La solidarietà dell'imperatore Tito (Versione Svetonio)

La solidarietà dell'imperatore Tito
Autore: Svetonio

Quaedam sub eo fortuita ac tristia acciderunt, ut conflagratio Vesevi montis in Campania, et incendium Romae per triduum totidemque noctes, item pestilentia quanta non temere alias.

In iis tot adversis ac talibus non modo principis sollicitudinem sed et parentis affectum unicum praestitit, nunc consolando per edicta, nunc opitulando quatenus suppeteret facultas. Curatores restituendae Campaniae consularium numero sorte duxit; bona oppressorum in Vesevo, quorum heredes non exstabant, restitutioni afflictarum civitatum attribuit. Vbis incendio nihil nisi sibi publice perisse testatus, cuncta praetorium suorum ornamenta operibus ac templis destinavit praeposuitque complures ex equestri ordine, quo quaeque maturius paragerentur. Medendae valitudini leniendisque morbis nullam divinam humanamque opem non adhibuit, inquisito omni sacrificiorum remediorumque genere.
Inter adversa temporum et delatores mandatoresque erant ex licentia veteri. Hos assidue in foro flagellis ac fustibus caesos ac novissime traductos per amphitheatri arenam, partim subici ac venire imperavit, partim in asperrima insularum avehi.

Vtque etiam similia quandoque ausuros perpetuo coerceret, vetuit inter cetera de eadem re pluribus legibus agi, quaerive de cuiusquam defunctorum statu ultra certos annos.
In tutte queste calamità così gravi egli mostrò non solo la sollecitudine di un imperatore, ma anche la tenerezza tipica di un padre, ora confortando il popolo con i suoi editti, ora procurando tutti i soccorsi che dipendevano da lui. Sorteggiò alcuni ex consoli ai quali diede l'incarico di restaurare la Campania e assegnò i beni di coloro che erano morti durante l'eruzione del Vesuvio senza lasciare eredi, alla ricostruzione delle città distrutte. Durante l'incendio di Roma, dopo aver dichiarato che lo Stato non aveva subito nessuna perdita, destinò ai monumenti e ai templi tutti gli oggetti d'arte delle sue case di campagna e affidò la direzione dei lavori a numerosi cavalieri romani, perché fossero eseguiti più in fretta. Per far cessare l'epidemia e alleviare il male, non trascurò nessuna risorsa umana e divina, ma fece ricorso a tutti i sacrifici e a tutti i rimedi.

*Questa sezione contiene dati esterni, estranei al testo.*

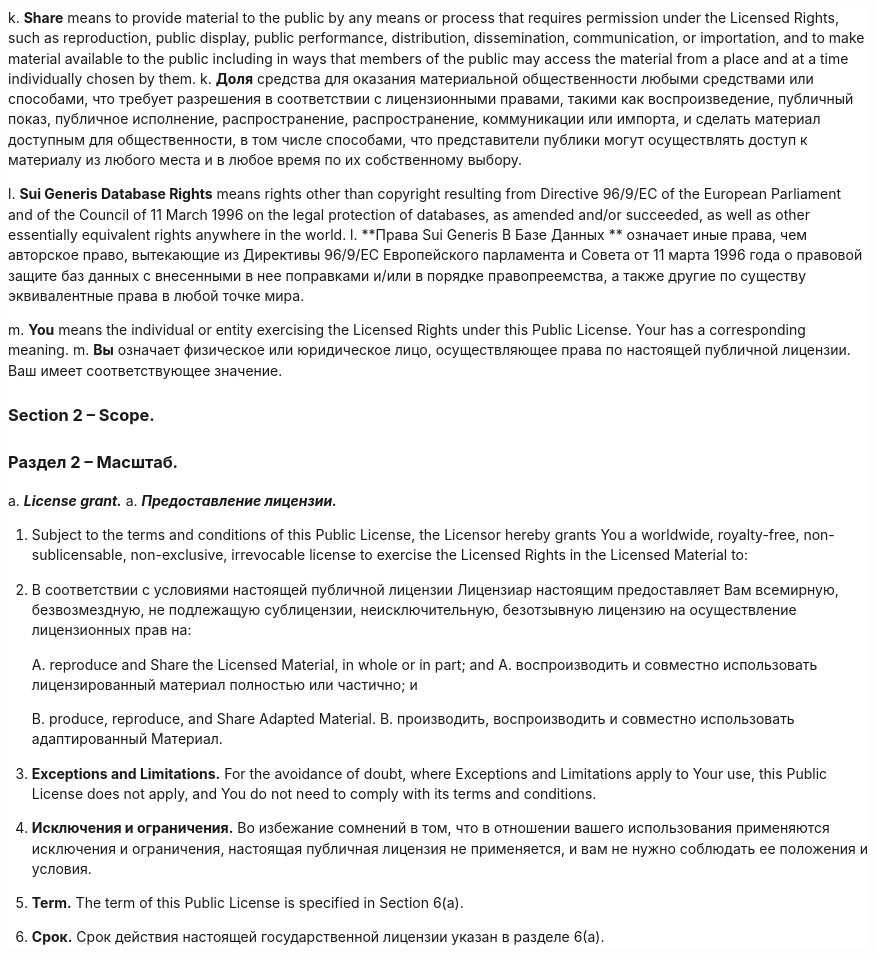 k. **Share** means to provide material to the public by any means or process that requires permission under the Licensed Rights, such as reproduction, public display, public performance, distribution, dissemination, communication, or importation, and to make material available to the public including in ways that members of the public may access the material from a place and at a time individually chosen by them.
k. **Доля** средства для оказания материальной общественности любыми средствами или способами, что требует разрешения в соответствии с лицензионными правами, такими как воспроизведение, публичный показ, публичное исполнение, распространение, распространение, коммуникации или импорта, и сделать материал доступным для общественности, в том числе способами, что представители публики могут осуществлять доступ к материалу из любого места и в любое время по их собственному выбору.

l. **Sui Generis Database Rights** means rights other than copyright resulting from Directive 96/9/EC of the European Parliament and of the Council of 11 March 1996 on the legal protection of databases, as amended and/or succeeded, as well as other essentially equivalent rights anywhere in the world.
l. **Права Sui Generis В Базе Данных ** означает иные права, чем авторское право, вытекающие из Директивы 96/9/EC Европейского парламента и Совета от 11 марта 1996 года о правовой защите баз данных с внесенными в нее поправками и/или в порядке правопреемства, а также другие по существу эквивалентные права в любой точке мира.

m. **You** means the individual or entity exercising the Licensed Rights under this Public License. Your has a corresponding meaning.
m. **Вы** означает физическое или юридическое лицо, осуществляющее права по настоящей публичной лицензии. Ваш имеет соответствующее значение.

### Section 2 – Scope.
### Раздел 2 – Масштаб.

a. ***License grant.***
a. ***Предоставление лицензии.***

1. Subject to the terms and conditions of this Public License, the Licensor hereby grants You a worldwide, royalty-free, non-sublicensable, non-exclusive, irrevocable license to exercise the Licensed Rights in the Licensed Material to:
1. В соответствии с условиями настоящей публичной лицензии Лицензиар настоящим предоставляет Вам всемирную, безвозмездную, не подлежащую сублицензии, неисключительную, безотзывную лицензию на осуществление лицензионных прав на:
    
    A. reproduce and Share the Licensed Material, in whole or in part; and
    A. воспроизводить и совместно использовать лицензированный материал полностью или частично; и
    
    B. produce, reproduce, and Share Adapted Material.
    B. производить, воспроизводить и совместно использовать адаптированный Материал.

2. **Exceptions and Limitations.** For the avoidance of doubt, where Exceptions and Limitations apply to Your use, this Public License does not apply, and You do not need to comply with its terms and conditions.
2. **Исключения и ограничения.** Во избежание сомнений в том, что в отношении вашего использования применяются исключения и ограничения, настоящая публичная лицензия не применяется, и вам не нужно соблюдать ее положения и условия.

3. **Term.** The term of this Public License is specified in Section 6(a).
3. **Срок.** Срок действия настоящей государственной лицензии указан в разделе 6(a).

Tra i mali del tempo vi erano anche i delatori e i fautori di delazioni, incoraggiati da un'inveterata tolleranza.
Dopo averli fatti fustigare incessantemente sulla pubblica piazza e, alla fine, costretti a sfilare nell'arena dell'anfiteatro, ordinò che alcuni fossero esposti e messi in vendita, altri trasportati nelle isole più selvagge. E per scoraggiare anche tutti coloro che in avvenire avrebbero osato imitarli, vietò, tra l'altro, di insistere su una medesima questione, invocando più leggi, e di fare Inchieste, dopo un certo numero di anni. sulla condizione sociale di un defunto qualsiasi.